O perfume da música africana espalha-se por qualquer lugar com as fragâncias que lhe são peculiares, uma alegria solta da alma e de ritmos envolventes. Nesta edição destacamos o exemplo de Fernando Carvalho, autor e intérprete que um dia deixou a sua Bissau natal, na Guiné (ex-colónia portuguesa) rumo a Lisboa onde concluiu os estudos. No decurso de sua vida profissional acabou por escolher o sossego inspirador de Loulé para aqui se fixar, há já 35 anos, e dar largas a uma veia musical que ao longo do tempo se tem traduzido em trabalhos de sucesso.
Com a afabilidade e serenidade de palavras que lhe são peculiares falou-nos de “Passagem”, seu último trabalho lançado recentemente:
V.A. – Neste contexto de crise pandémica que se reflecte em todas as áreas da nossa vida, o que o inspirou a este trabalho e qual a mensagem fundamental nela contida?
F.C. - Em momentos menos bons da nossa vida em sociedade, a arte e o engenho colocam os artistas a dar o seu melhor em prol das comunidades.
V.A. – Este é já o 17º CD; que novidades temos neste trabalho que de alguma forma o distingue dos anteriores?
F.C. - Para além dos ritmos da Guiné, como por exemplo no tema Guiné Ca Na Maina / um apelo à reconciliação, incorporo os ritmos quentes dos PALOP (Países Africanos de Expressão Portuguesa) na sua diversidade.
V.A. – Com o verde a dominar o tema de capa, quais foram os critérios para a sua escolha?
F.C. - A cor verde da capa retrata a esperança, apela à vida, ao amor e à felicidade.
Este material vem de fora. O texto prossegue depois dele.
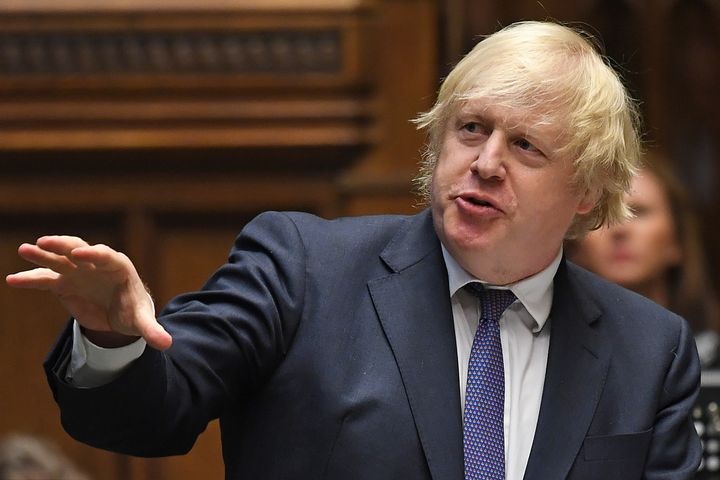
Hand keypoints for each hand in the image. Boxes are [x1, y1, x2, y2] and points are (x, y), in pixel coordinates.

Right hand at [6, 236, 171, 350]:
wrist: (120, 315)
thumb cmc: (134, 311)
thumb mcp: (142, 322)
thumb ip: (152, 331)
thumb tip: (167, 344)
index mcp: (119, 267)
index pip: (106, 256)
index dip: (94, 254)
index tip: (81, 254)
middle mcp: (96, 264)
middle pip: (78, 249)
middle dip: (64, 245)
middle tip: (45, 242)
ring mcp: (78, 271)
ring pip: (59, 259)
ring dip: (42, 254)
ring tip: (24, 250)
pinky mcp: (64, 283)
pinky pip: (46, 279)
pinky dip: (30, 278)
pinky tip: (12, 280)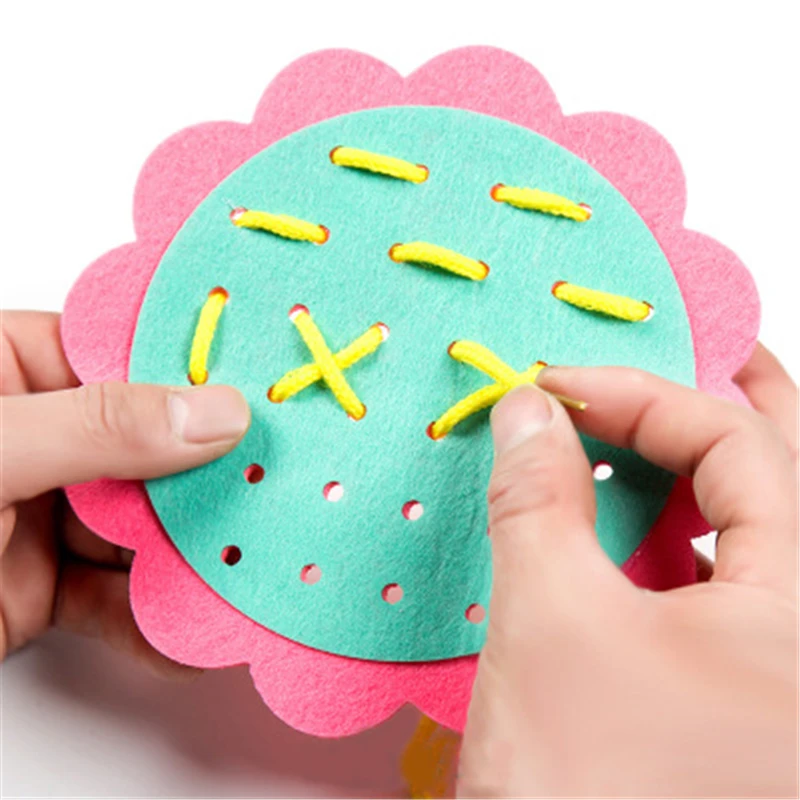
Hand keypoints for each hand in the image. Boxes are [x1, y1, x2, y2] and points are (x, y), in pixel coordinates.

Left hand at [0, 311, 249, 676]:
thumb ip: (97, 427)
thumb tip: (212, 411)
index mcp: (3, 369)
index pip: (123, 354)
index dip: (198, 369)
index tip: (268, 385)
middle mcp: (32, 436)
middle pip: (150, 446)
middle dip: (210, 476)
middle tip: (279, 484)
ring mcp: (39, 513)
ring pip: (142, 526)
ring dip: (195, 553)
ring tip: (253, 564)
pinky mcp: (39, 587)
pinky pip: (116, 596)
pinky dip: (156, 619)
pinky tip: (192, 630)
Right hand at [458, 344, 797, 797]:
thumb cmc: (588, 793)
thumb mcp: (553, 623)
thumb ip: (538, 497)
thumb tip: (525, 410)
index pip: (741, 442)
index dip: (641, 394)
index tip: (555, 384)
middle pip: (785, 470)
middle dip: (727, 396)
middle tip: (679, 342)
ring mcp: (781, 667)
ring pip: (754, 527)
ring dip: (692, 464)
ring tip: (639, 417)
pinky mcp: (741, 693)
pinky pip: (722, 579)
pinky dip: (672, 529)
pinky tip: (625, 516)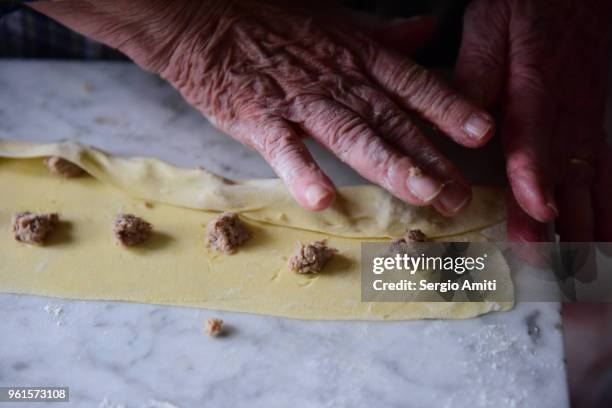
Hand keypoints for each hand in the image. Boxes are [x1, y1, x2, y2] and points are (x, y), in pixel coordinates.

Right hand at [33, 0, 494, 212]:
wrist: (204, 16)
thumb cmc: (272, 19)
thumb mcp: (336, 18)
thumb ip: (384, 34)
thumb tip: (426, 32)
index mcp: (357, 56)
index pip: (413, 84)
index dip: (450, 107)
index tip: (484, 134)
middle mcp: (337, 81)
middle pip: (392, 121)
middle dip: (431, 158)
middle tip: (461, 196)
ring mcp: (300, 102)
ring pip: (352, 136)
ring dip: (390, 165)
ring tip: (423, 196)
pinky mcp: (260, 120)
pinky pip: (284, 149)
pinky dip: (302, 174)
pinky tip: (324, 201)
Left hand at [455, 0, 611, 241]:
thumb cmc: (527, 7)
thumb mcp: (490, 27)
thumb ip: (476, 74)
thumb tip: (462, 121)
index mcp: (535, 87)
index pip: (535, 136)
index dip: (535, 173)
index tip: (537, 208)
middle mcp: (566, 112)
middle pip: (562, 171)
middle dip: (555, 220)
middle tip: (548, 262)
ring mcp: (584, 122)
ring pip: (589, 179)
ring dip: (586, 224)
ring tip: (583, 269)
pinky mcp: (591, 127)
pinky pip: (604, 172)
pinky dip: (607, 207)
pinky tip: (604, 235)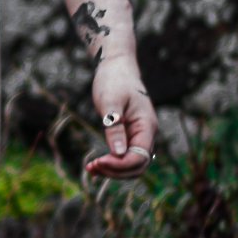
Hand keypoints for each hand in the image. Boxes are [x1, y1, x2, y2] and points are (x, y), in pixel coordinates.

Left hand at [84, 48, 157, 178]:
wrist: (116, 66)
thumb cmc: (114, 80)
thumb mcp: (111, 102)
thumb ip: (115, 127)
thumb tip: (118, 154)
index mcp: (147, 126)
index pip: (139, 158)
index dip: (120, 165)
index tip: (98, 161)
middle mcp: (147, 134)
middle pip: (138, 166)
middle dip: (116, 171)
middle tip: (91, 166)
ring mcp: (139, 136)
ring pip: (132, 165)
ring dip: (113, 171)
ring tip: (90, 168)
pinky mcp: (129, 135)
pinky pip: (124, 156)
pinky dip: (111, 164)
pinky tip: (94, 165)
O CD a “Passagem”, é um contributo para um mundo socialmente melhor. Sabemos que o aquecimento global do planeta tem provocado cada vez mais desequilíbrios ambientais. Por exemplo, o Sul de Portugal e Espanha já começam a ter zonas cada vez mais desérticas e em África também acontece isso; o confinamento, apesar de indispensável, tem gerado crises psicológicas, isto é, tem contribuído para o aumento dos suicídios e das depressões; o desemprego tem gerado o aumento da violência doméstica. O Álbum “Passagem” é um apelo à reflexão, pois estamos todos de passagem nesta vida e por isso deveríamos contribuir para um mundo socialmente melhor e deixarmos de táfla-táfla / desperdiçar o tempo com coisas banais e concentrarmo-nos na construção de uma sociedade mais justa e mais próspera onde impera a paz e amor.
V.A. - Voltando um pouco atrás, como é que a música aconteceu na vida do Fernando?
F.C. - Habituei-me a ouvir músicas desde criança, essencialmente através da Rádio Difusão Nacional da Guiné. Aprendi a tocar e a cantar com outros artistas, nomeadamente o José Carlos Swartz, o Jaime do Nô Pintcha, o Jorge Cabral e o professor Pacthu.
V.A. - … E a partir daí nunca mais parou! Compõe por inspiração rápida, espontânea ou em processos mais demorados, em que vai amadurecendo ideias?
F.C. - As duas coisas. Depende do momento e dos assuntos sociais relevantes para a vida em sociedade.
V.A. – Considerando os novos valores da música africana ou de inspiração africana que se têm revelado, que tem a dizer sobre eles?
F.C. - A nova geração de músicos de origem africana evoluiu bastante. Adaptaram-se bem às novas mudanças sem perder as suas origens.
V.A. - Para concluir, tem já algo perspectivado para o futuro?
F.C. - O artista deve continuar a trabalhar oferecendo coisas bonitas às pessoas e interagindo com elas.